» Required work
Give the data again exactly, stopping after the "non-Hodgkin's type, High" line.

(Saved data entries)
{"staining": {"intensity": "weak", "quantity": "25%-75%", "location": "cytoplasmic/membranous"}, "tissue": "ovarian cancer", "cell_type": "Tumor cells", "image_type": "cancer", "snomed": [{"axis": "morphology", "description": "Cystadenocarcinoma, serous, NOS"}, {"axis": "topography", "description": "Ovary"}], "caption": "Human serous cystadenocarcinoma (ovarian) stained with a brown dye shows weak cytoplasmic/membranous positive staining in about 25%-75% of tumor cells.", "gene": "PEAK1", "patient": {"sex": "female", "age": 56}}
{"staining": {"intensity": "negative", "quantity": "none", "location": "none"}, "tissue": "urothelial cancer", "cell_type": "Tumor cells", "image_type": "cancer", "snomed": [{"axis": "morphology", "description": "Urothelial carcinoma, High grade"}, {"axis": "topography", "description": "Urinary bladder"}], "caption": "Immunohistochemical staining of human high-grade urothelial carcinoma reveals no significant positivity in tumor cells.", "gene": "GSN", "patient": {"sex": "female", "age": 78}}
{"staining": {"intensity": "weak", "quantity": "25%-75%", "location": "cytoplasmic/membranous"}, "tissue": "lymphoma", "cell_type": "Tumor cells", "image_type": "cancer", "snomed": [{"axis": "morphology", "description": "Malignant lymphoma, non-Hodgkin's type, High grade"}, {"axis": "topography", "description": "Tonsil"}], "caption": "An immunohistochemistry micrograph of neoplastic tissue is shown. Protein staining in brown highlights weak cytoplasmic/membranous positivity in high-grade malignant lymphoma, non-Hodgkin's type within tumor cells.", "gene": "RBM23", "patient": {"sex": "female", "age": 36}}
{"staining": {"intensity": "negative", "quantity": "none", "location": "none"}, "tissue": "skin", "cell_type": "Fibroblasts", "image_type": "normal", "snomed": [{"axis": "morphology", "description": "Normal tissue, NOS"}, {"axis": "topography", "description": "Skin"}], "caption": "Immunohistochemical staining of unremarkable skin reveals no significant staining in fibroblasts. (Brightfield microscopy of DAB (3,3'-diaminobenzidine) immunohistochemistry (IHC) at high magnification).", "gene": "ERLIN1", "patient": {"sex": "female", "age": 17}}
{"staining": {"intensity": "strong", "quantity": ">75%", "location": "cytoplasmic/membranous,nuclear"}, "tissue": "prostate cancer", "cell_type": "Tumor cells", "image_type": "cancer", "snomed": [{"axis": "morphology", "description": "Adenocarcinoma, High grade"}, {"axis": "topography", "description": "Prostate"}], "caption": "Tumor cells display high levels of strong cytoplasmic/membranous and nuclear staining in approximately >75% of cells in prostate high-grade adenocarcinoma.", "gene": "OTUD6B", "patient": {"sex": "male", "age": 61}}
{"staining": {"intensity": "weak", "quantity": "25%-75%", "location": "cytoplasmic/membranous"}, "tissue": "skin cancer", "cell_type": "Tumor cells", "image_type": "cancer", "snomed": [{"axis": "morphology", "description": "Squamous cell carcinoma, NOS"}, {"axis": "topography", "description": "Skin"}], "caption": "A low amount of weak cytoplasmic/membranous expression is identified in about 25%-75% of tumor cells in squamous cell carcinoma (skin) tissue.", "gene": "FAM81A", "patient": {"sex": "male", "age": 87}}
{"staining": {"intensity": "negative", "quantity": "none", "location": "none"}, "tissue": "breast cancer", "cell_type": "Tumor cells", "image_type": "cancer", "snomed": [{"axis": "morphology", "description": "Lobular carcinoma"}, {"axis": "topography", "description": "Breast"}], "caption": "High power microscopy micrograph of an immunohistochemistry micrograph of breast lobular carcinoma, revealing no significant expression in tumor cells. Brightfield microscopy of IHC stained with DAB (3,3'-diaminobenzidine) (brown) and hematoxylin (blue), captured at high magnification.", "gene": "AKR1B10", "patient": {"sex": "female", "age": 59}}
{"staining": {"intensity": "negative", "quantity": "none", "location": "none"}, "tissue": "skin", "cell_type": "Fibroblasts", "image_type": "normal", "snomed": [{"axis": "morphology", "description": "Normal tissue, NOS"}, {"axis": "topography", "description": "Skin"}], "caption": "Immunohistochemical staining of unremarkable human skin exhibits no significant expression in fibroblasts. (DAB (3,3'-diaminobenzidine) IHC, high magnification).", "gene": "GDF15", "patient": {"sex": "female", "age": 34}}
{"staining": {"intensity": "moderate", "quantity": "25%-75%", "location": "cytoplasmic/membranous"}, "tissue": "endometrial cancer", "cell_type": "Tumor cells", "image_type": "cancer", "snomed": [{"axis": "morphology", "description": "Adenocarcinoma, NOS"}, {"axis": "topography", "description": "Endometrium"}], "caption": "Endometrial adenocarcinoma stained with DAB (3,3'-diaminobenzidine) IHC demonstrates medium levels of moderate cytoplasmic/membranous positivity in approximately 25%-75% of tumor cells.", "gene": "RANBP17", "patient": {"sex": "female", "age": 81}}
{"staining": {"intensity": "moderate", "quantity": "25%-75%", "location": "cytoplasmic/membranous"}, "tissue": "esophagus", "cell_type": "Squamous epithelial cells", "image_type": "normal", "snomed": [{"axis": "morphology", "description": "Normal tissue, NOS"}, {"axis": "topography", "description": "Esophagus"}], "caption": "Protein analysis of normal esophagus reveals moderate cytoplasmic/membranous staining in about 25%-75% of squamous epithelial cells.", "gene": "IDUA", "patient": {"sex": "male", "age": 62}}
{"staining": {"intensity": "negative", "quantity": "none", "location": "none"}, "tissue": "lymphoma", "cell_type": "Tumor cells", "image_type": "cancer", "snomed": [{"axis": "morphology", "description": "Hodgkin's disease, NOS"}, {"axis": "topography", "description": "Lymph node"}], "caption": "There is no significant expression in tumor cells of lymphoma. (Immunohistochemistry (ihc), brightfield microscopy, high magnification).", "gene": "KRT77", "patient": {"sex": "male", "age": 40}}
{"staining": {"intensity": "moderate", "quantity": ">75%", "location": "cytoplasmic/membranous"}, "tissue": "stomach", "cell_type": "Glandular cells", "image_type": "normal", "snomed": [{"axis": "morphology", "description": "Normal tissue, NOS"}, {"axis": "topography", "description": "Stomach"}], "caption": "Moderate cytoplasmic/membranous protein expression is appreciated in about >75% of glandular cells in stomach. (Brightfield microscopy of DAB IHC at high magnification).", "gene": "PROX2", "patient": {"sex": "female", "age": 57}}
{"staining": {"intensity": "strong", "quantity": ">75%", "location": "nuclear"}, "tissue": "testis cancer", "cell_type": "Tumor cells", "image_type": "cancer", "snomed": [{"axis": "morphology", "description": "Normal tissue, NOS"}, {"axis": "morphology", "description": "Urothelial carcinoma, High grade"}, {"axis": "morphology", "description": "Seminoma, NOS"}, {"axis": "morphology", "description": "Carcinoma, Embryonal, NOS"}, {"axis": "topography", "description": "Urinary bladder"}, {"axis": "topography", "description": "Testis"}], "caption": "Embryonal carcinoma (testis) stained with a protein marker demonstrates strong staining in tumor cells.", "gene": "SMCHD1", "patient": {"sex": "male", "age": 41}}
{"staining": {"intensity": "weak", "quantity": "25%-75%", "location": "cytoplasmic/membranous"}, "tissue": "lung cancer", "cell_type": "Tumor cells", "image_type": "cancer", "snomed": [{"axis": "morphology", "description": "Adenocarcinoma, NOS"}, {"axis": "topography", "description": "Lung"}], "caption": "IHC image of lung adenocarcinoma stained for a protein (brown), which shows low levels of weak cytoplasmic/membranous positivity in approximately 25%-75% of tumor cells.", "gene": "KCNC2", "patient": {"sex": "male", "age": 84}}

» Answer to this exercise
{"staining": {"intensity": "weak", "quantity": "25%-75%", "location": "cytoplasmic/membranous"}, "tissue": "ovarian cancer", "cell_type": "Tumor cells", "image_type": "cancer", "snomed": [{"axis": "morphology", "description": "Cystadenocarcinoma, serous, NOS"}, {"axis": "topography", "description": "Ovary"}], "caption": "Human serous cystadenocarcinoma (ovarian) stained with a brown dye shows weak cytoplasmic/membranous positive staining in about 25%-75% of tumor cells.", "gene": "PEAK1", "patient": {"sex": "female", "age": 56}}
{"staining": {"intensity": "negative", "quantity": "none", "location": "none"}, "tissue": "urothelial cancer", "cell_type": "Tumor cells", "image_type": "cancer", "snomed": [{"axis": "morphology", "description": "Urothelial carcinoma, High grade"}, {"axis": "topography", "description": "Urinary bladder"}], "caption": "Immunohistochemical staining of human high-grade urothelial carcinoma reveals no significant positivity in tumor cells.", "gene": "GSN", "patient": {"sex": "female", "age": 78}}
{"staining": {"intensity": "weak", "quantity": "25%-75%", "location": "cytoplasmic/membranous"}, "tissue": "lymphoma", "cell_type": "Tumor cells", "image_type": "cancer", "snomed": [{"axis": "morphology", "description": "Malignant lymphoma, non-Hodgkin's type, High grade"}, {"axis": "topography", "description": "Tonsil"}], "caption": "An immunohistochemistry micrograph of neoplastic tissue is shown. Protein staining in brown highlights weak cytoplasmic/membranous positivity in high-grade malignant lymphoma, non-Hodgkin's type within tumor cells.", "gene": "RBM23", "patient": {"sex": "female", "age": 36}}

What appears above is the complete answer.